Hypnosis is a mental state of highly focused concentration, diminished peripheral awareness, and heightened suggestibility. There are numerous techniques that experts employ for inducing such a state. Capitalizing on the power of suggestion, hypnosis is often used to help people relax, to diminish the sensation of pain, or to facilitate some desired behavioral change.
Therapists bring about hypnosis (also referred to as hypnotherapy or hypnotic suggestion) with the help of mental imagery and soothing verbal repetition that ease the patient into a trance-like state. Once relaxed, patients’ minds are more open to transformative messages.

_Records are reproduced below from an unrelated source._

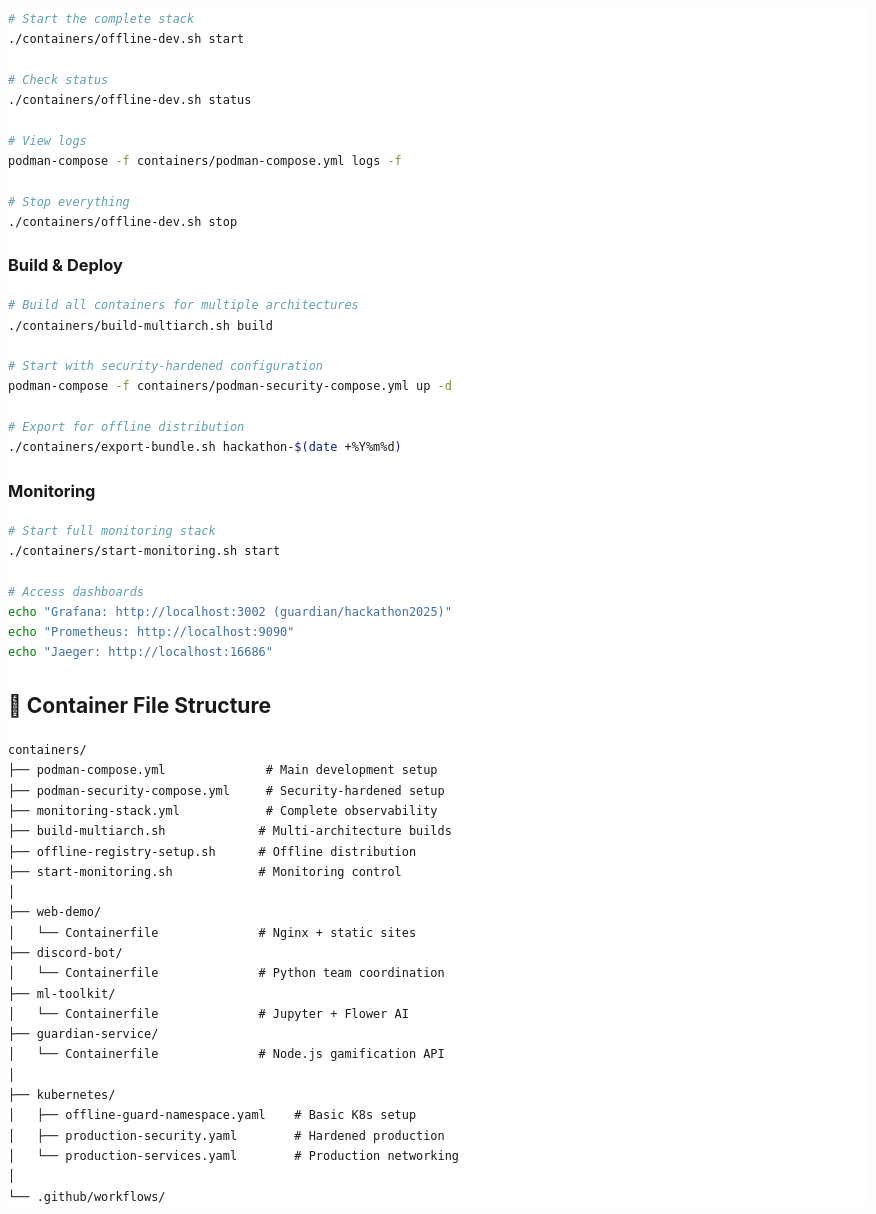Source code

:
 ```bash
# Start the complete stack
./containers/offline-dev.sh start

# Check status
./containers/offline-dev.sh status

# View logs
podman-compose -f containers/podman-compose.yml logs -f

# Stop everything
./containers/offline-dev.sh stop
```

### Build & Deploy

```bash
# Build all containers for multiple architectures
./containers/build-multiarch.sh build

# Start with security-hardened configuration
podman-compose -f containers/podman-security-compose.yml up -d

# Export for offline distribution
./containers/export-bundle.sh hackathon-$(date +%Y%m%d)
```

### Monitoring

```bash
# Start full monitoring stack
./containers/start-monitoring.sh start

# Access dashboards
echo "Grafana: http://localhost:3002 (guardian/hackathon2025)"
echo "Prometheus: http://localhost:9090"
echo "Jaeger: http://localhost:16686"
```

## 📁 Container File Structure

```
containers/
├── podman-compose.yml              # Main development setup
├── podman-security-compose.yml     # Security-hardened setup
├── monitoring-stack.yml            # Complete observability
├── build-multiarch.sh             # Multi-architecture builds
├── offline-registry-setup.sh      # Offline distribution
├── start-monitoring.sh            # Monitoring control
│
├── web-demo/
│   └── Containerfile              # Nginx + static sites
├── discord-bot/
│   └── Containerfile              # Python team coordination
├── ml-toolkit/
│   └── Containerfile              # Jupyter + Flower AI
├── guardian-service/
│   └── Containerfile              # Node.js gamification API
│
├── kubernetes/
│   ├── offline-guard-namespace.yaml    # Basic K8s setup
│   ├── production-security.yaml        # Hardened production
│   └── production-services.yaml        # Production networking
│
└── .github/workflows/
```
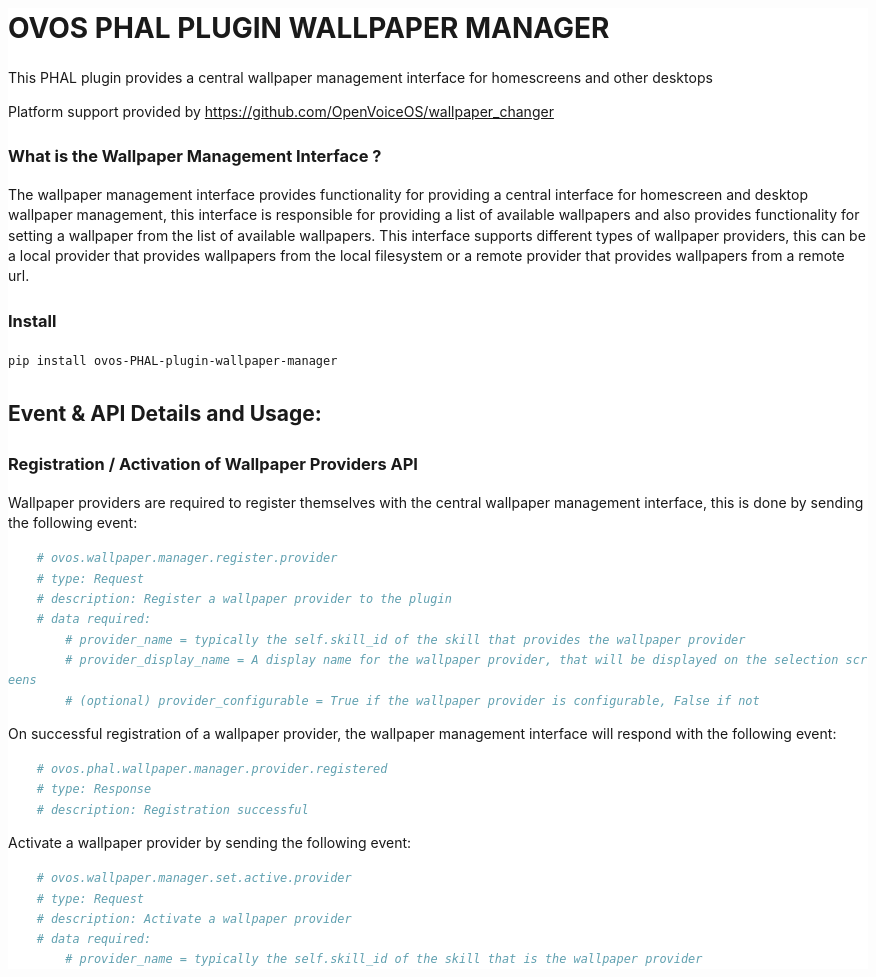 # OVOS PHAL PLUGIN WALLPAPER MANAGER
This PHAL plugin provides a central wallpaper management interface for homescreens and other desktops

Platform support provided by https://github.com/OpenVoiceOS/wallpaper_changer

### What is the Wallpaper Management Interface ?
The wallpaper management interface provides functionality for providing a central interface for homescreen and desktop wallpaper management, this interface is responsible for providing a list of available wallpapers and also provides functionality for setting a wallpaper from the list of available wallpapers. This interface supports different types of wallpaper providers, this can be a local provider that provides wallpapers from the local filesystem or a remote provider that provides wallpapers from a remote url. 

### Install
`pip install ovos-PHAL-plugin-wallpaper-manager`

## Event & API Details and Usage:

### Registration / Activation of Wallpaper Providers API
Wallpaper providers are required to register themselves with the central wallpaper management interface, this is done by sending the following event:

``` python
    # ovos.wallpaper.manager.register.provider
    # type: Request
    # description: Register a wallpaper provider to the plugin
    # data required:
        # provider_name = typically the self.skill_id of the skill that provides the wallpaper provider
        # provider_display_name = A display name for the wallpaper provider, that will be displayed on the selection screens
        # (optional) provider_configurable = True if the wallpaper provider is configurable, False if not
```

On successful registration of a wallpaper provider, the wallpaper management interface will respond with the following event:
``` python
    # ovos.phal.wallpaper.manager.provider.registered
    # type: Response
    # description: Registration successful
```

Activate a wallpaper provider by sending the following event:


``` python
    # ovos.wallpaper.manager.set.active.provider
    # type: Request
    # description: Activate a wallpaper provider
    # data required:
        # provider_name = typically the self.skill_id of the skill that is the wallpaper provider
```
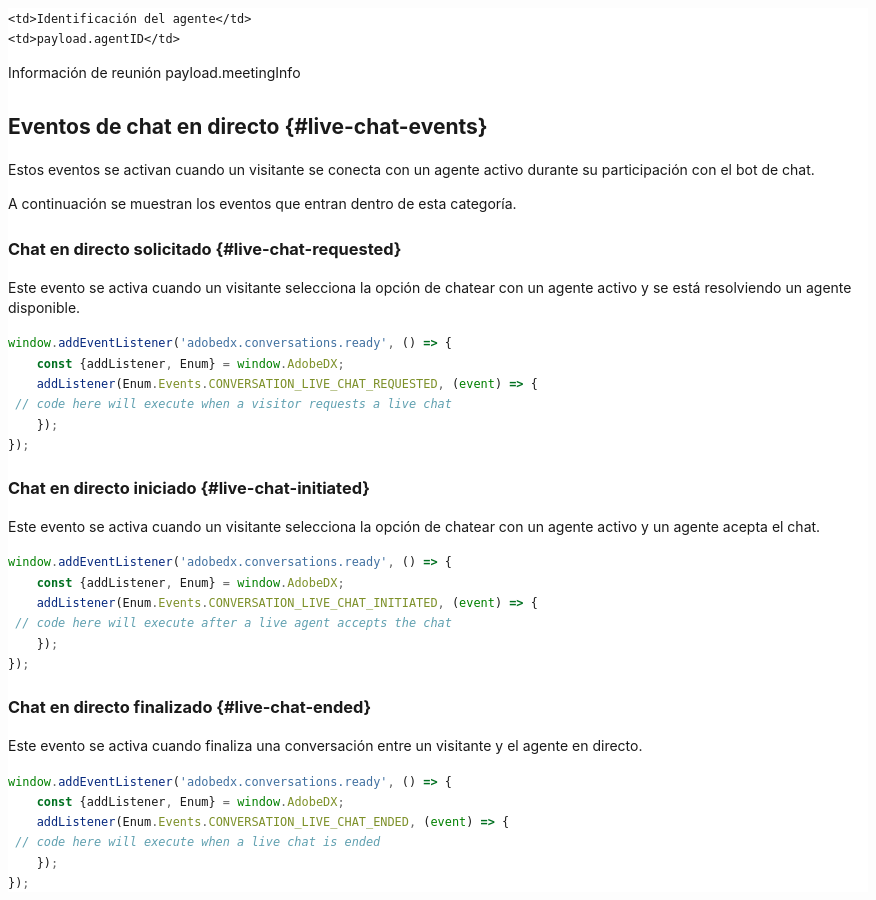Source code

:    <td>Identificación del agente</td>
    <td>payload.agentID</td>
  </tr>
  <tr>
    <td>Información de reunión</td>
    <td>payload.meetingInfo</td>
  </tr>
</tbody>
</table>

## Eventos de chat en directo {#live-chat-events}

Estos eventos se activan cuando un visitante se conecta con un agente activo durante su participación con el bot de chat.

A continuación se muestran los eventos que entran dentro de esta categoría.

### Chat en directo solicitado {#live-chat-requested}

Este evento se activa cuando un visitante selecciona la opción de chatear con un agente activo y se está resolviendo un agente disponible.

```javascript
window.addEventListener('adobedx.conversations.ready', () => {
    const {addListener, Enum} = window.AdobeDX;
    addListener(Enum.Events.CONVERSATION_LIVE_CHAT_REQUESTED, (event) => {
 // code here will execute when a visitor requests a live chat
    });
});
```

### Chat en directo iniciado {#live-chat-initiated}

Este evento se activa cuando un visitante selecciona la opción de chatear con un agente activo y un agente acepta el chat.

```javascript
window.addEventListener('adobedx.conversations.ready', () => {
    const {addListener, Enum} = window.AdobeDX;
    addListener(Enum.Events.CONVERSATION_LIVE_CHAT_INITIATED, (event) => {
 // code here will execute after a live agent accepts the chat
    });
});
```

### Chat en directo finalizado {#live-chat-ended}

Este evento se activa cuando finaliza una conversación entre un visitante y el agente en directo.

```javascript
window.addEventListener('adobedx.conversations.ready', () => {
    const {addListener, Enum} = window.AdobeDX;
    addListener(Enum.Events.CONVERSATION_LIVE_CHAT_ENDED, (event) => {
 // code here will execute when a live chat is ended
    });
});
```
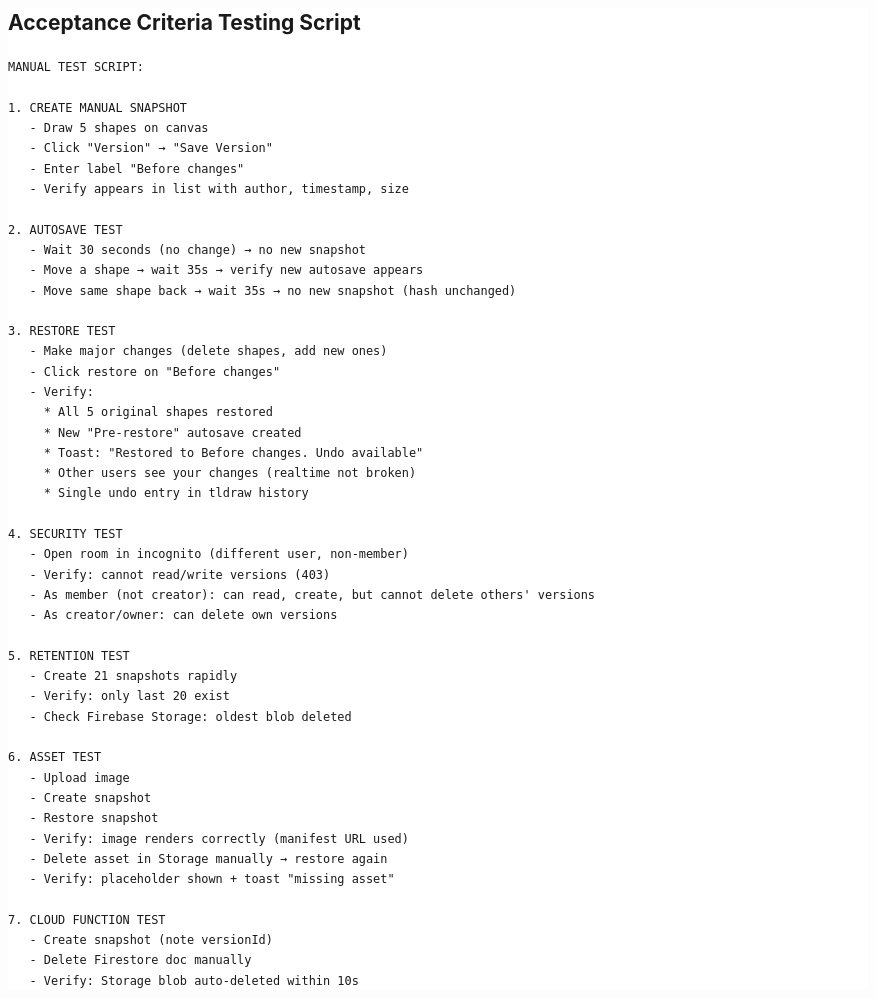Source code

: ## Acceptance Criteria Testing Script

```
MANUAL TEST SCRIPT:

1. CREATE MANUAL SNAPSHOT
   - Draw 5 shapes on canvas
   - Click "Version" → "Save Version"
   - Enter label "Before changes"
   - Verify appears in list with author, timestamp, size

2. AUTOSAVE TEST
   - Wait 30 seconds (no change) → no new snapshot
   - Move a shape → wait 35s → verify new autosave appears
   - Move same shape back → wait 35s → no new snapshot (hash unchanged)

3. RESTORE TEST
   - Make major changes (delete shapes, add new ones)
   - Click restore on "Before changes"
   - Verify:
     * All 5 original shapes restored
     * New "Pre-restore" autosave created
     * Toast: "Restored to Before changes. Undo available"
     * Other users see your changes (realtime not broken)
     * Single undo entry in tldraw history

4. SECURITY TEST
   - Open room in incognito (different user, non-member)
   - Verify: cannot read/write versions (403)
   - As member (not creator): can read, create, but cannot delete others' versions
   - As creator/owner: can delete own versions

5. RETENTION TEST
   - Create 21 snapshots rapidly
   - Verify: only last 20 exist
   - Check Firebase Storage: oldest blob deleted

6. ASSET TEST
   - Upload image
   - Create snapshot
   - Restore snapshot
   - Verify: image renders correctly (manifest URL used)
   - Delete asset in Storage manually → restore again
   - Verify: placeholder shown + toast "missing asset"

7. CLOUD FUNCTION TEST
   - Create snapshot (note versionId)
   - Delete Firestore doc manually
   - Verify: Storage blob auto-deleted within 10s
```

Not everyone is equally hypnotizable. Using brain imaging techniques, researchers have found differences in patterns of brain connectivity between those who respond to hypnotic induction and those who do not. The distinction shows up in the hypnotizable as heightened co-activation between the executive control center in the prefrontal cortex and another part of the prefrontal cortex that flags the importance, or salience, of events.
The Uses of Hypnosis
Contrary to popular belief, humans stay completely awake during hypnosis and generally recall their experiences. Under the guidance of a trained health care professional, hypnosis can be used to ease pain, treat autoimmune disease, combat phobias, and break bad habits, such as drinking, smoking, gambling and overeating. Hypnosis can also help people cope with negative emotional states, like stress and anxiety, as well as pain, fatigue, insomnia, mood disorders, and more.
The Ethics of Hypnosis
Many people wonder whether a hypnotist will be able to control their mind, a feat that is not possible. Individuals who are hypnotized still have free will, and while they’re more open to suggestion, they won’t act in ways they would ordinarily find morally repugnant.